§ Trecho selecionado
/---

Paralelamente, pude notar que a
natureza do risco em si está mudando, passando das pessoas para as
máquinas. E que dentro desse contexto existem focos de preocupação
crescentes associadas aos riscos advindos de incertezas
geopolíticas, mudanças climáticas, terrorismo e crimes
cibernéticos.
Em relação às novidades, observei
diversas iniciativas no desenvolvimento de produtos que oferecem
uma cobertura dinâmica, muitos deles com a características de
poderem ser “ligados” e “desligados” de acordo com a necessidade do
cliente. São opções interessantes, com apelo mercadológico
atraente, entretanto fico pensando se tais produtos não são fonte
inesgotável de anti-seleção de risco, ou seja, só “ligará” a
cobertura quando souber que correrá mais risco, quebrando a espinha
dorsal de um dos pilares conceituais do seguro: a cobertura para
eventos incertos.

\---

§ Dados fornecidos
/---

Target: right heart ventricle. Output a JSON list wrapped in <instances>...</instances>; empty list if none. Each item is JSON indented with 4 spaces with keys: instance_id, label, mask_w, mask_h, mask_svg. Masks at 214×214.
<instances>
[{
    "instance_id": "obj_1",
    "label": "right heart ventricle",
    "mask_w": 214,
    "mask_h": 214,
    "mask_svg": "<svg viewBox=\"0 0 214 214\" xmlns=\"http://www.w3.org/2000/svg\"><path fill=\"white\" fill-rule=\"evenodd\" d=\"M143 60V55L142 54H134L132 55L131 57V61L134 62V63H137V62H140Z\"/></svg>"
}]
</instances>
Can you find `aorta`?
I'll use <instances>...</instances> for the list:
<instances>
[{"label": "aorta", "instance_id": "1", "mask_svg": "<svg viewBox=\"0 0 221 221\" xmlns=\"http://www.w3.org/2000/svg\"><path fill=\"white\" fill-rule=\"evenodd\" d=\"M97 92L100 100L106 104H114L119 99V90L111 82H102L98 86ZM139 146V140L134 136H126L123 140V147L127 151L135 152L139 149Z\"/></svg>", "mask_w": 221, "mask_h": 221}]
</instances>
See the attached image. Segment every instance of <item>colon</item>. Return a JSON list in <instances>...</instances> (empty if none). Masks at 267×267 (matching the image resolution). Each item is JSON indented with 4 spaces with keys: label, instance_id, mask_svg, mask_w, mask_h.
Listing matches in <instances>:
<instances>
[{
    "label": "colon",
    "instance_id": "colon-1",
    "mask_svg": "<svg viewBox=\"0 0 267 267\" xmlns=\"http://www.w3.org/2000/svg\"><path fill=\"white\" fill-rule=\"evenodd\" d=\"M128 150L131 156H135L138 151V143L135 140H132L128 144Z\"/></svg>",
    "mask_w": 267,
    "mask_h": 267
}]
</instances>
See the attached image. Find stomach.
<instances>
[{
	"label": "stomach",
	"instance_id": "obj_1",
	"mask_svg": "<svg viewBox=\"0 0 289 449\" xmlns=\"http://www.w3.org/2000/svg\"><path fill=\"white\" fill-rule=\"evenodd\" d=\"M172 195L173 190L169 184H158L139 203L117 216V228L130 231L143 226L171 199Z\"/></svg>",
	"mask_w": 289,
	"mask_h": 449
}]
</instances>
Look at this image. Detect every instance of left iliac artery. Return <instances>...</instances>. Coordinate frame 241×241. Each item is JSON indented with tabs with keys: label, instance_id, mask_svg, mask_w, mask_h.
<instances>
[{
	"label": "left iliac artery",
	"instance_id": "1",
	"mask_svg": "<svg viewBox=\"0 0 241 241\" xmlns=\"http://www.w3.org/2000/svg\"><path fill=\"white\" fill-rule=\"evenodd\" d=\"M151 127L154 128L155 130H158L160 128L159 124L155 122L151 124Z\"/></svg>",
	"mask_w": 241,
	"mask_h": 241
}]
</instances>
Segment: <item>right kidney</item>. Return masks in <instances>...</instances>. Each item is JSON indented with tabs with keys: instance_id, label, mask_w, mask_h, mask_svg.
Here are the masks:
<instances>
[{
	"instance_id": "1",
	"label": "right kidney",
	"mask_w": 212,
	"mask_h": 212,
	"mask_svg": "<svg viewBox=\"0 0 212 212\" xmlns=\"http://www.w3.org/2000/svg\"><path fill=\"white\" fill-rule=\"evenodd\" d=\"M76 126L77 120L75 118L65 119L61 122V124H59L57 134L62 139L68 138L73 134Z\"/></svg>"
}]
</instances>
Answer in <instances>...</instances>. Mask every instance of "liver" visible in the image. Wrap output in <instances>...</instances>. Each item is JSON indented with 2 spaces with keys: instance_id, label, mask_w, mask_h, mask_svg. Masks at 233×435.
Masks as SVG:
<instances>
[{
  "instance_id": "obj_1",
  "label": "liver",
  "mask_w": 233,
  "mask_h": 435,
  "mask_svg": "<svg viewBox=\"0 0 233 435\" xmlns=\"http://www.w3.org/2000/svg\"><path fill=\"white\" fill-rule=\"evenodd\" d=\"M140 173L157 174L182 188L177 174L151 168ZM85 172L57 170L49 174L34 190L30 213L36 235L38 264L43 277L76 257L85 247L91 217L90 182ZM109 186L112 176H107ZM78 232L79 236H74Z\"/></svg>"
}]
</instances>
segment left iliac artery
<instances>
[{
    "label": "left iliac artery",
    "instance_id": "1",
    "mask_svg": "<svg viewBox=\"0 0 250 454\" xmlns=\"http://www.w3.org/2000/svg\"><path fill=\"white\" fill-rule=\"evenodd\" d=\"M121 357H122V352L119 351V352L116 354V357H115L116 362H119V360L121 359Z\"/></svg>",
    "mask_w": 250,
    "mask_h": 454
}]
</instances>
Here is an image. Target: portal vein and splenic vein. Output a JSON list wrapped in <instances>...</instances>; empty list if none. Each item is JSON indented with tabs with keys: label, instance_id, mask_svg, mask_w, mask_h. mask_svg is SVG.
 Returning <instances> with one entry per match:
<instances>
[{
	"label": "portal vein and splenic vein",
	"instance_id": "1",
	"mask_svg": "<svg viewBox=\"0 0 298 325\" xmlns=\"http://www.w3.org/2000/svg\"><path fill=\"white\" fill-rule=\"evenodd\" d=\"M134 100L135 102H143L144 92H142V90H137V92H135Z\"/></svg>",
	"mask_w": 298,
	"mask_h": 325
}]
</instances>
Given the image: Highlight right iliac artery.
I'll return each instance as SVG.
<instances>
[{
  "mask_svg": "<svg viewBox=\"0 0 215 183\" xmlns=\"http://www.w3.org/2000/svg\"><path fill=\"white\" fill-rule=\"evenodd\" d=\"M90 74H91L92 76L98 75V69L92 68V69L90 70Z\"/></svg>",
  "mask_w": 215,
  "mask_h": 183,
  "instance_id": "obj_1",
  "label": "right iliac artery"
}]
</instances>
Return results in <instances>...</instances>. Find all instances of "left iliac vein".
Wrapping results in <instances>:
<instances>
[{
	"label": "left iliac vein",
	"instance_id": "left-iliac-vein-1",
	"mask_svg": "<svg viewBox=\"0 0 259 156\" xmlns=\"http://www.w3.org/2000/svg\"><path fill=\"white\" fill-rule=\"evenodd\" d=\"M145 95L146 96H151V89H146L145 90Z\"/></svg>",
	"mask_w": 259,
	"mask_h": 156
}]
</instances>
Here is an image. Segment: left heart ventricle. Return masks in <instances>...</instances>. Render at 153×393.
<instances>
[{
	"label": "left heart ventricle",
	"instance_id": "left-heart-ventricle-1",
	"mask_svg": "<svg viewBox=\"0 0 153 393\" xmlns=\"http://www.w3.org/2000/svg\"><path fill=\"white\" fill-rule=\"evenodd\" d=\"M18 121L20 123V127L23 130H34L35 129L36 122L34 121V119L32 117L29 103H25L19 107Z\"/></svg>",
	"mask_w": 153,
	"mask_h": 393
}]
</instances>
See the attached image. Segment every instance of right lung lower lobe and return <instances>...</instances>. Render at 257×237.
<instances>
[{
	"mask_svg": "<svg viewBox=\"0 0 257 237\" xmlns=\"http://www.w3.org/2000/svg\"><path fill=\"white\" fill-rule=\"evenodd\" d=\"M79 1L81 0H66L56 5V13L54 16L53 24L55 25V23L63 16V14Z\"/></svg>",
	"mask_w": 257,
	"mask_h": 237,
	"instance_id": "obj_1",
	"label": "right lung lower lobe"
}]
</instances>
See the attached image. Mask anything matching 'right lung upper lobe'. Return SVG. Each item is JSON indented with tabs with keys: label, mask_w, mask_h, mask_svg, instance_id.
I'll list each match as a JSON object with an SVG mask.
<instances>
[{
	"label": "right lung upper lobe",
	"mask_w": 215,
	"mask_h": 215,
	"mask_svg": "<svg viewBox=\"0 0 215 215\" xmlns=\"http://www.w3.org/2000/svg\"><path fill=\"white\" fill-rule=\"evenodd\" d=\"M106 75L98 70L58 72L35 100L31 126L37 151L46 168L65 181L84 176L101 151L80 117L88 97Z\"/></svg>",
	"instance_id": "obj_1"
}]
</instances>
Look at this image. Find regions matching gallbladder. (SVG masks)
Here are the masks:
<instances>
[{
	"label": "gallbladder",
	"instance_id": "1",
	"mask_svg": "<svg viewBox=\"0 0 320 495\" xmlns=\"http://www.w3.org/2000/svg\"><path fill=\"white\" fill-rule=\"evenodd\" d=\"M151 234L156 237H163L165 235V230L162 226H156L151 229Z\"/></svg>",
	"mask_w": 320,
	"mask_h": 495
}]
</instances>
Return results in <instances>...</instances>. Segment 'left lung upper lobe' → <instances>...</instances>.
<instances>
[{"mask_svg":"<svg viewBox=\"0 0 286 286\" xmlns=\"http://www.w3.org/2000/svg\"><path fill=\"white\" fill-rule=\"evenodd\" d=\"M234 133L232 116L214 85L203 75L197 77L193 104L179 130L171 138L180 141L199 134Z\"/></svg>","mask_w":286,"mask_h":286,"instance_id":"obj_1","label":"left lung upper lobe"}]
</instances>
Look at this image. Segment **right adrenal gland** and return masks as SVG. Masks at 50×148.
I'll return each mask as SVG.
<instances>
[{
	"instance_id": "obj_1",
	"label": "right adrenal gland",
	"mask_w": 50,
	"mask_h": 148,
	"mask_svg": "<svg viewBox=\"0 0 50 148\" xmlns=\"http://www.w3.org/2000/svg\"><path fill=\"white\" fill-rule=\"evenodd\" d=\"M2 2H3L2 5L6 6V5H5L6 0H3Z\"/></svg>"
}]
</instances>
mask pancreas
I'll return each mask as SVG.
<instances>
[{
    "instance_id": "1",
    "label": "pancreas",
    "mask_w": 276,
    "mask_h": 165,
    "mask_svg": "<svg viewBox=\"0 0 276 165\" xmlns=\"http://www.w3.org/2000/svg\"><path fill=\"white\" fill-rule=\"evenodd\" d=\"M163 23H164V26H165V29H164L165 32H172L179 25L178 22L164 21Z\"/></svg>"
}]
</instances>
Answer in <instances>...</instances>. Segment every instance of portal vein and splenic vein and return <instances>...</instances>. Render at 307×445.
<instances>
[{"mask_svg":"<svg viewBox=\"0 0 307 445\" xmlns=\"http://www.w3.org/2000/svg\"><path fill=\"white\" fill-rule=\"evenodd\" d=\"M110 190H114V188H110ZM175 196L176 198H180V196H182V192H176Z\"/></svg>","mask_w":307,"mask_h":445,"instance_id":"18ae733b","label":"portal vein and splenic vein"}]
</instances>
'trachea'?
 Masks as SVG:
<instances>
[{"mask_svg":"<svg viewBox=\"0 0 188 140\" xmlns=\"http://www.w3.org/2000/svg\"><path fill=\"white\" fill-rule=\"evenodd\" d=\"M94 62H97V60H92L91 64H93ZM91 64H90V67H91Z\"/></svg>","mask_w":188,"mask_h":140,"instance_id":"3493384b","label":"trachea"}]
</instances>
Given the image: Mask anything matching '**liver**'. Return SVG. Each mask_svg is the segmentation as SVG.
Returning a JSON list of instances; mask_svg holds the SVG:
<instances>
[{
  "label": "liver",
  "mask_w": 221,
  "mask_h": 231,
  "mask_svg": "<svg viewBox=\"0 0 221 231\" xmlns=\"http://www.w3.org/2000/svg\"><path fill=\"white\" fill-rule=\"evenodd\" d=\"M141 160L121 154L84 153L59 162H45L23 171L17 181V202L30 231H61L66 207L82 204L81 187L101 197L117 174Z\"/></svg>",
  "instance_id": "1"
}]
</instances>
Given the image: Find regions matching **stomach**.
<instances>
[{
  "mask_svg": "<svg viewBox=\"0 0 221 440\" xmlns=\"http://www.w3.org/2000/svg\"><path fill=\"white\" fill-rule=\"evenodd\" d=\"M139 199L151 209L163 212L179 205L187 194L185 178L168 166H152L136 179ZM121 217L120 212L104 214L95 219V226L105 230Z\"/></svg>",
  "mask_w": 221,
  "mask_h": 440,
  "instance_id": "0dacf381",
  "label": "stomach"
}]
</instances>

\---

§ Tarefas a cumprir
- A) Informe apenas quantas linhas contêm a palavra "ventricle", sem contar o trecho sobre seguros.
- B) Dê continuidade ao trecho sobre seguros a partir do ponto em que ele termina.

§ Respostas escritas
- A) 5

- B)
Quanto à postura das grandes
seguradoras em relação ao advento das insurtechs, verifiquei uma
significativa mudança de rota. Ao invés de tentar competir ou
eliminar as start-ups, as seguradoras estão buscando estabelecer
parcerias com elas. Fica claro que se não for impossível criar
operações inovadoras dentro de empresas tradicionais solidamente
estabelecidas, é extremamente moroso e não necessariamente mais
eficaz do que se associar a uma empresa mais enxuta, ágil e com
foco centrado numa questão específica. Por outro lado, insurtechs
de sucesso têm sido aquelas que não optam por criar soluções
incríveis para problemas inexistentes, e sim as que buscam achar
primeiramente os problemas reais e cotidianos das seguradoras. Após
essa etapa, há a possibilidade de então oferecer uma solução
inovadora, principalmente na questão de eficiência e na redução de
custo de sua operação.
Pensando no futuro dos seguros de
automóvel imediatamente nos remetemos ao impacto da telemática, e
como dito acima, o foco deixou de ser o quanto você usa seu carro
para o como e onde. Depreendi que ainda estamos longe do carro
totalmente autônomo – pelo menos uma década em países desenvolvidos
e bem mais do que isso em países em desenvolvimento como o Brasil.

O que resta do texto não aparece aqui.